- SHORT PROBLEM: Pull out each line of the entries below that contains the string "Example", matching uppercase and lowercase letters exactly.

--- START ---

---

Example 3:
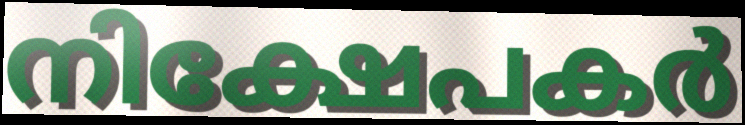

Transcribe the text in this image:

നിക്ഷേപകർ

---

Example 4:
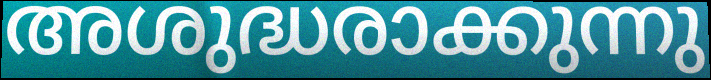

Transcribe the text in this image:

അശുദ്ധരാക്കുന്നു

--- END ---
--- START ---

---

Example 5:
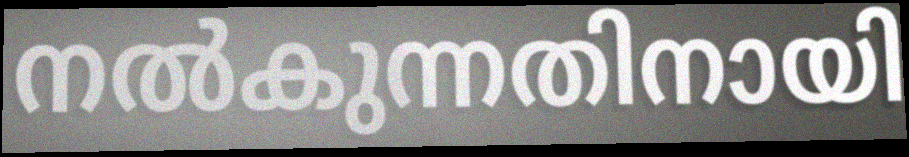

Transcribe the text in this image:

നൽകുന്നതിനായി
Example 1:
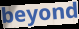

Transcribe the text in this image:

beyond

--- END ---

- FINAL RESULT:
Example 3:
Example 4:
Example 5:
Example 1:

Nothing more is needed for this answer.